▶ _Exercise instructions_
From the first line to the last, set down the material exactly, leaving out its pictures.

[Supplied records Boundary: Start]

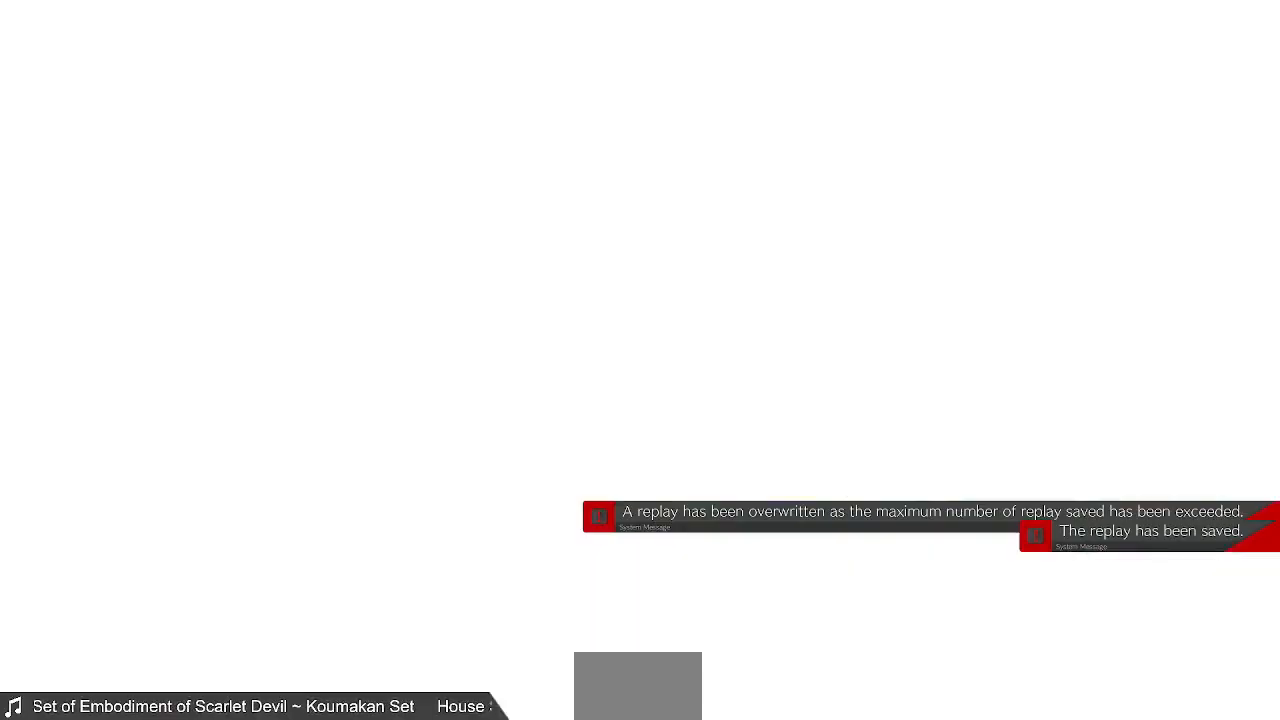
{"buttons": [], "events": []}
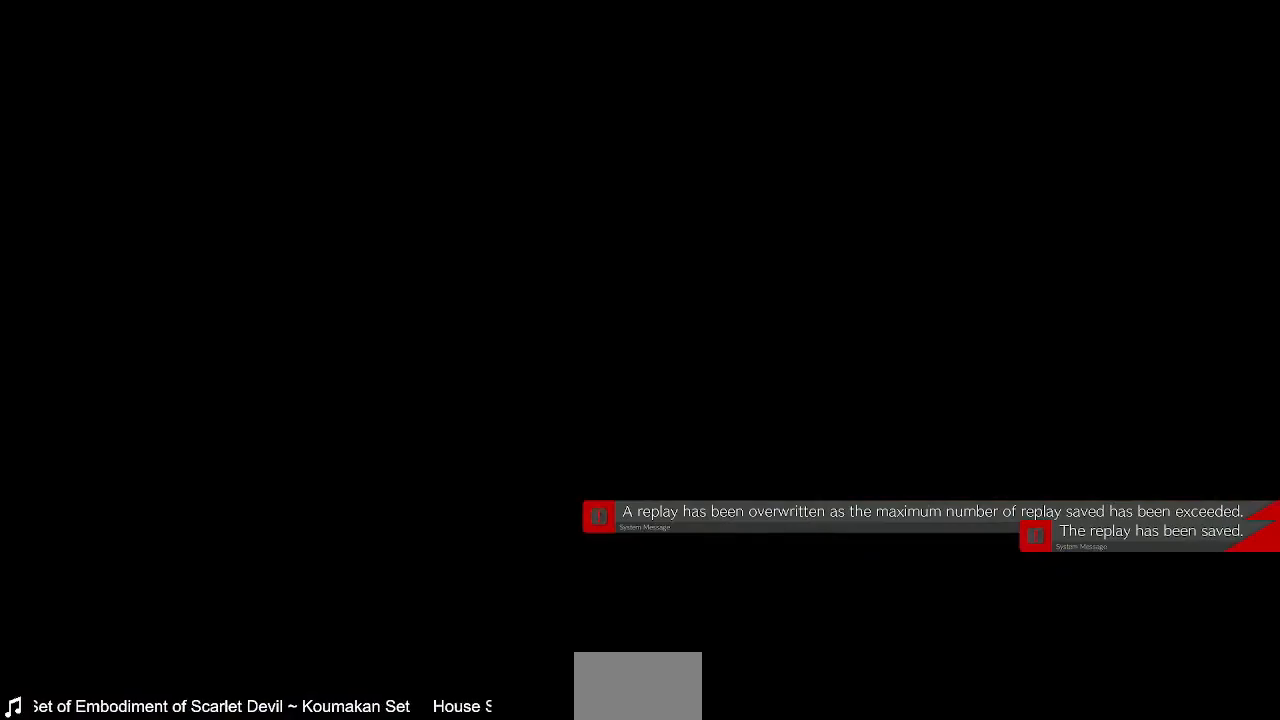
{"buttons": [], "events": []}
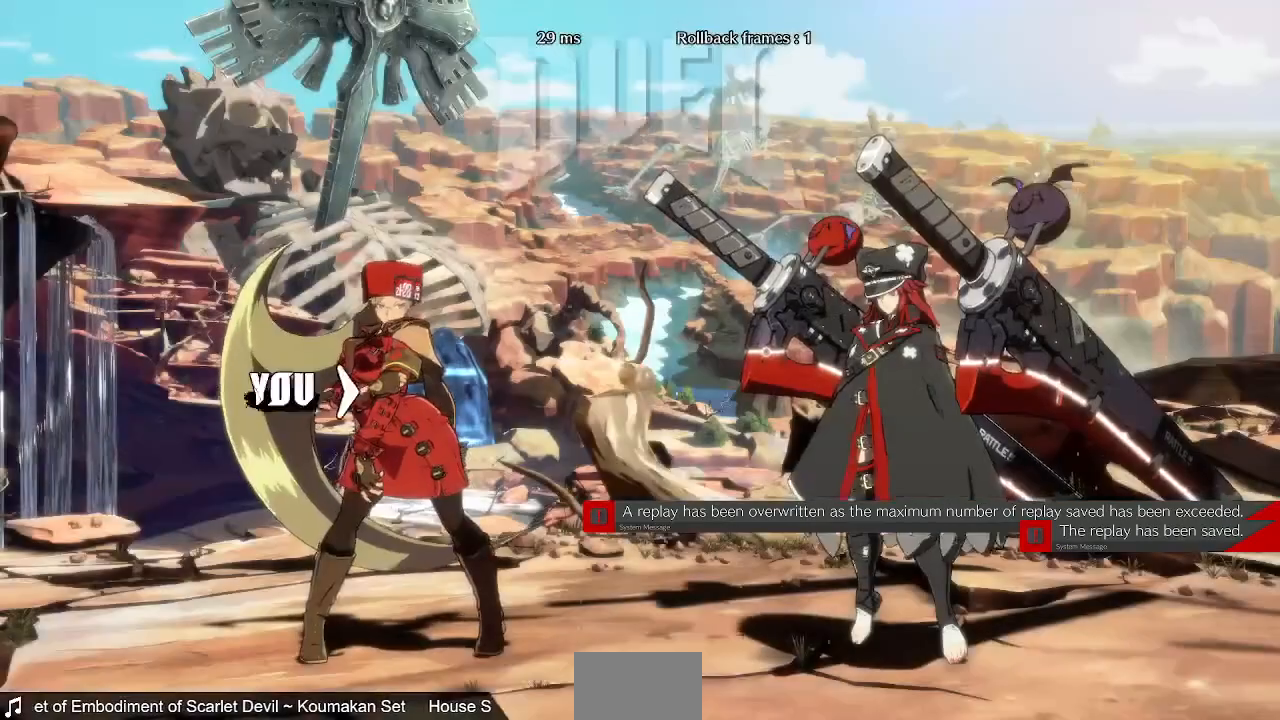
{"buttons": [], "events": []}
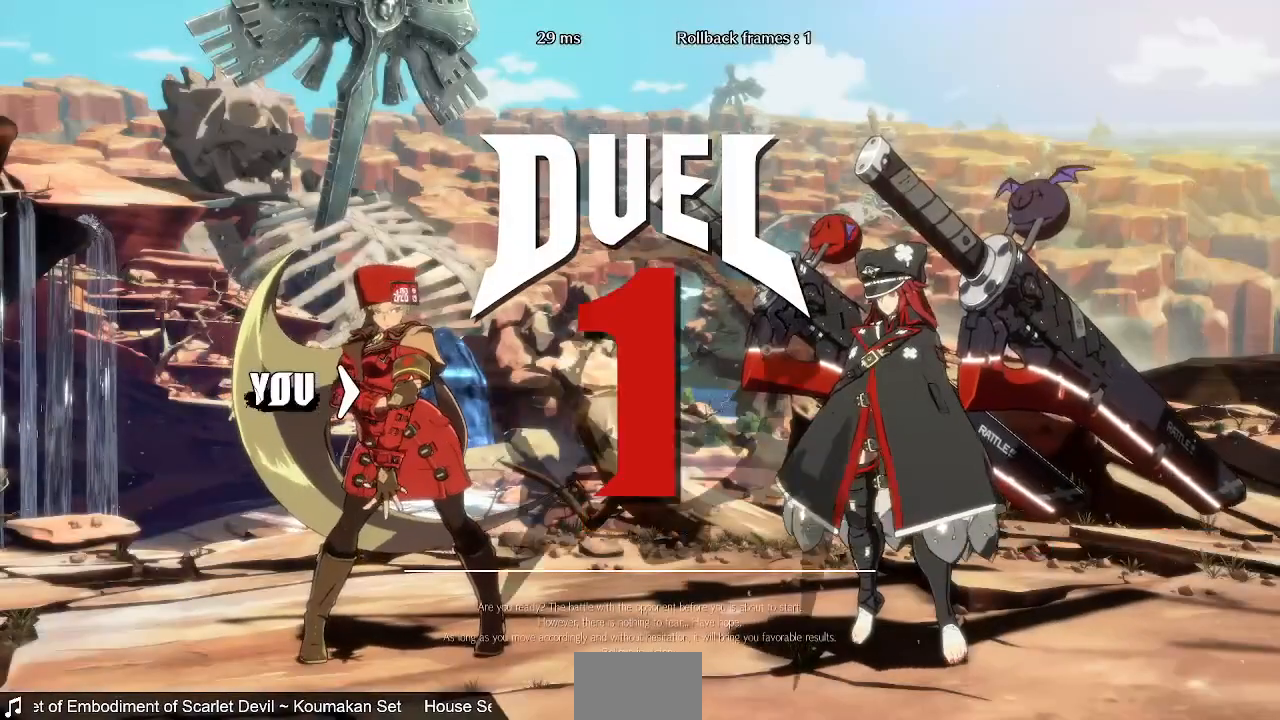
{"buttons": ["CROSS"], "events": [[520, "CROSS", "down"]]}
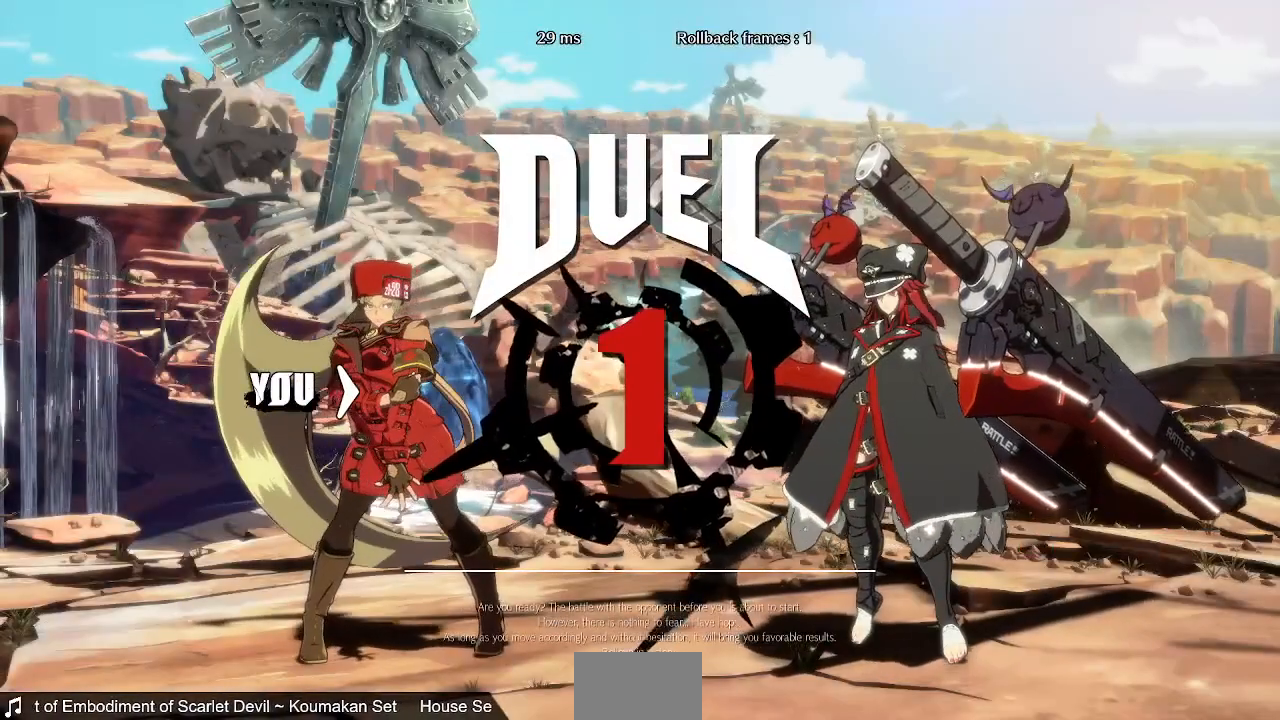
{"buttons": ["CROSS", "DPAD_UP"]}
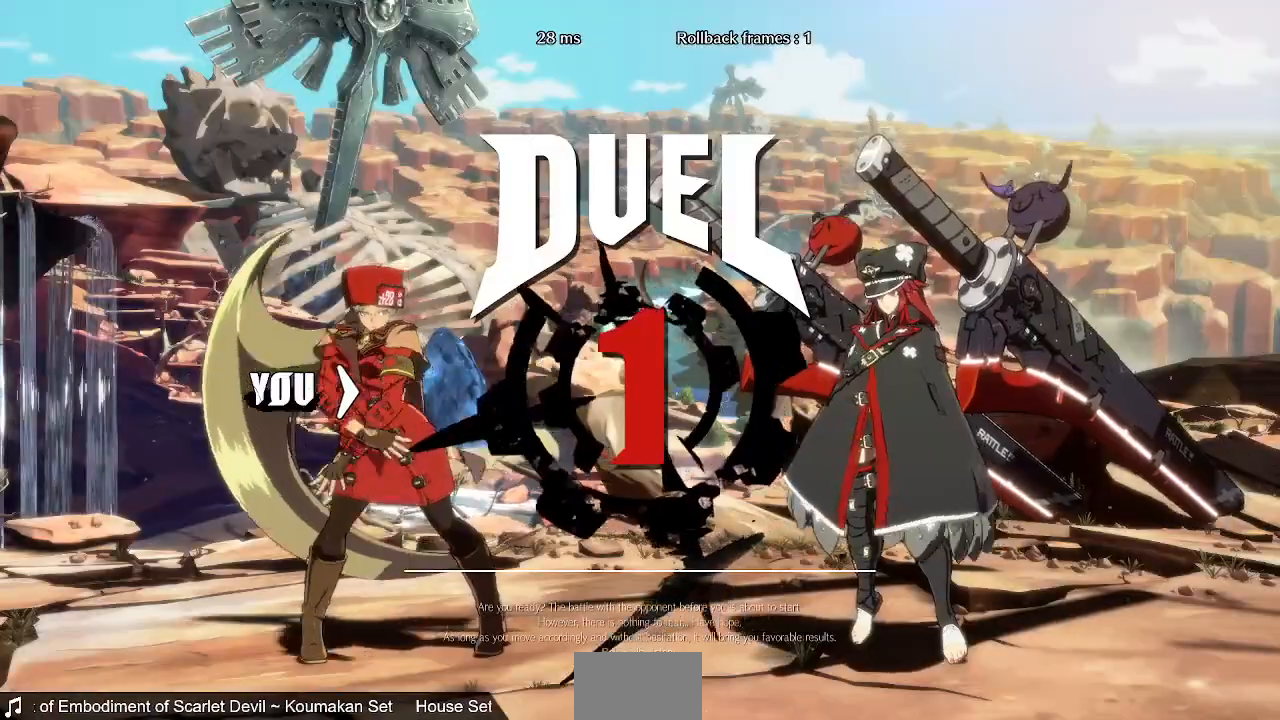
{"buttons": [], "events": [[80, "DPAD_UP", "up"], [160, "DPAD_DOWN", "down"], [200, "CROSS", "up"], [320, "DPAD_DOWN", "up"]]}
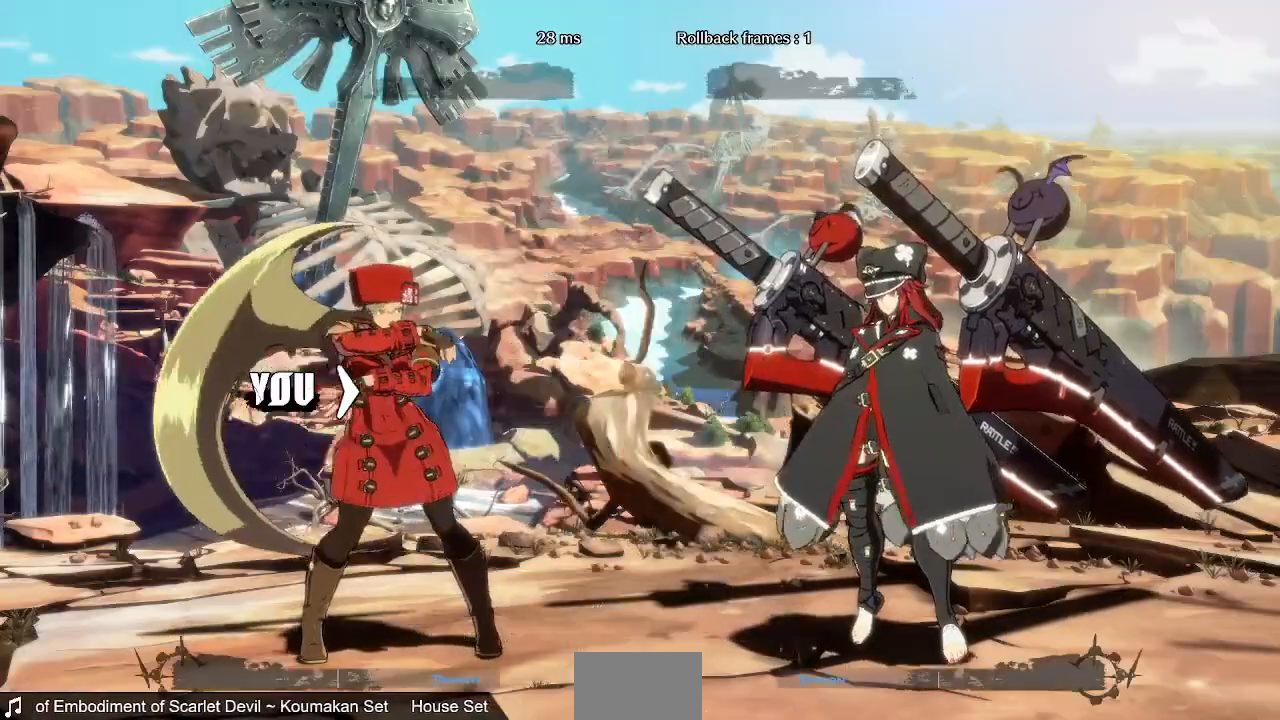
{"buttons": [], "events": [[80, "DPAD_UP", "down"], [160, "DPAD_LEFT", "down"], [200, "DPAD_UP", "up"], [440, "DPAD_LEFT", "up"]]}
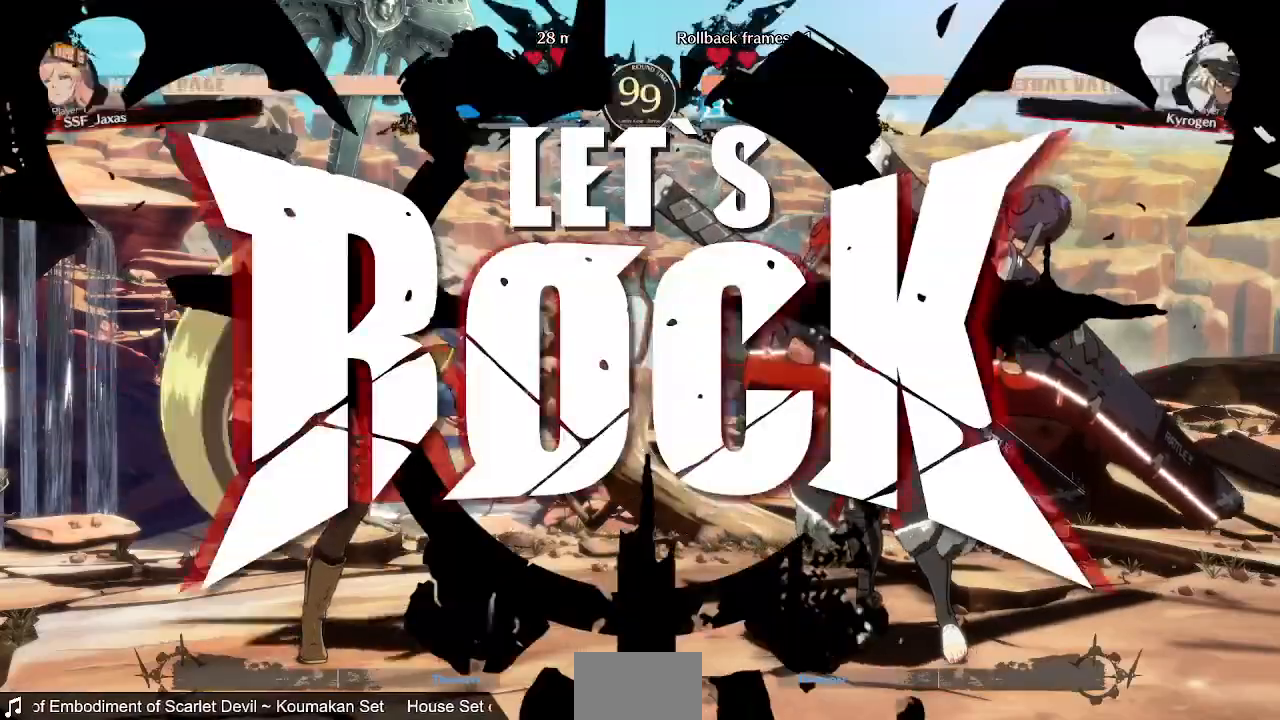
{"buttons": ["L1", "DPAD_LEFT"], "events": [[40, "DPAD_LEFT", "down"], [400, "L1", "down"]]}
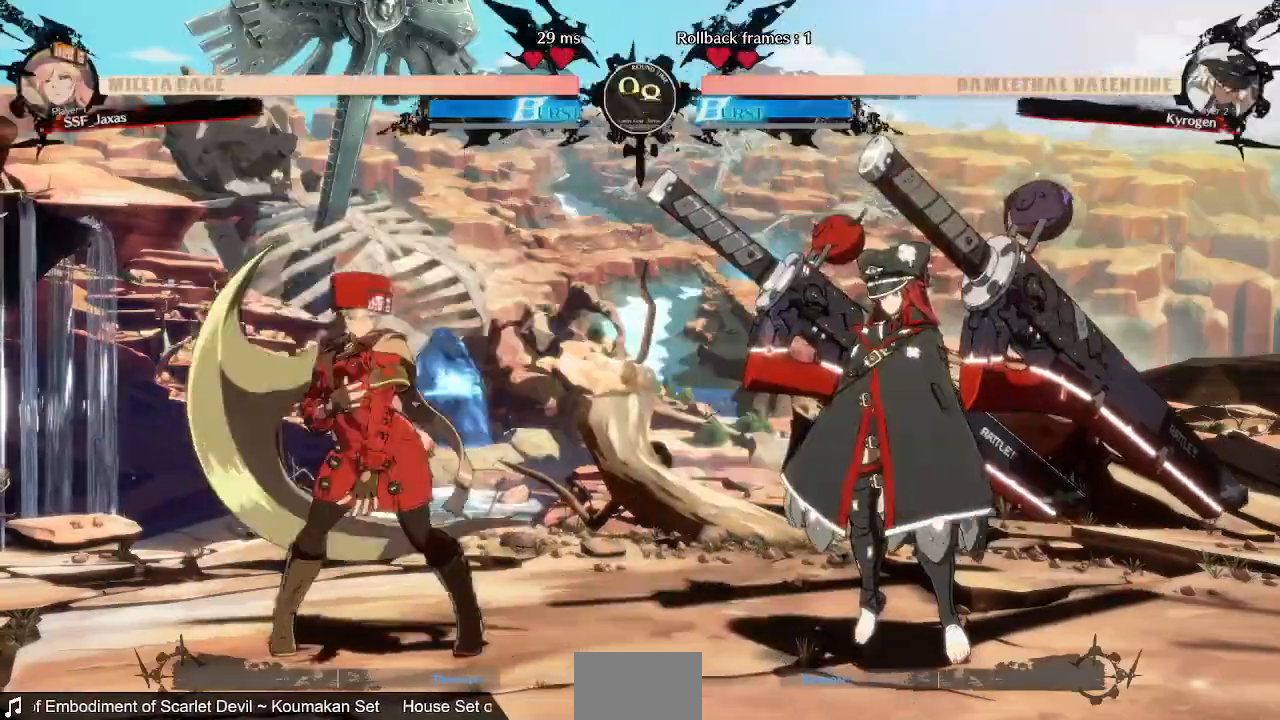
{"buttons": ["DPAD_LEFT"], "events": [[40, "L1", "up"], [80, "DPAD_LEFT", "up"], [120, "DPAD_DOWN", "down"], [160, "DPAD_RIGHT", "down"], [200, "DPAD_DOWN", "up"], [280, "DPAD_LEFT", "down"], [280, "DPAD_RIGHT", "up"]]}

[Supplied records Boundary: End]

▶ _Your response_
{"buttons": [], "events": []}
{"buttons": [], "events": []}
{"buttons": [], "events": []}
{"buttons": ["CROSS"], "events": [[520, "CROSS", "down"]]}
{"buttons": ["CROSS", "DPAD_UP"]}
{"buttons": [], "events": [[80, "DPAD_UP", "up"], [160, "DPAD_DOWN", "down"], [200, "CROSS", "up"], [320, "DPAD_DOWN", "up"]]}
{"buttons": [], "events": [[80, "DPAD_UP", "down"], [160, "DPAD_LEFT", "down"], [200, "DPAD_UP", "up"], [440, "DPAD_LEFT", "up"]]}
{"buttons": ["L1", "DPAD_LEFT"], "events": [[40, "DPAD_LEFT", "down"], [400, "L1", "down"]]}
{"buttons": ["DPAD_LEFT"], "events": [[40, "L1", "up"], [80, "DPAD_LEFT", "up"], [120, "DPAD_DOWN", "down"], [160, "DPAD_RIGHT", "down"], [200, "DPAD_DOWN", "up"], [280, "DPAD_LEFT", "down"], [280, "DPAD_RIGHT", "up"]]}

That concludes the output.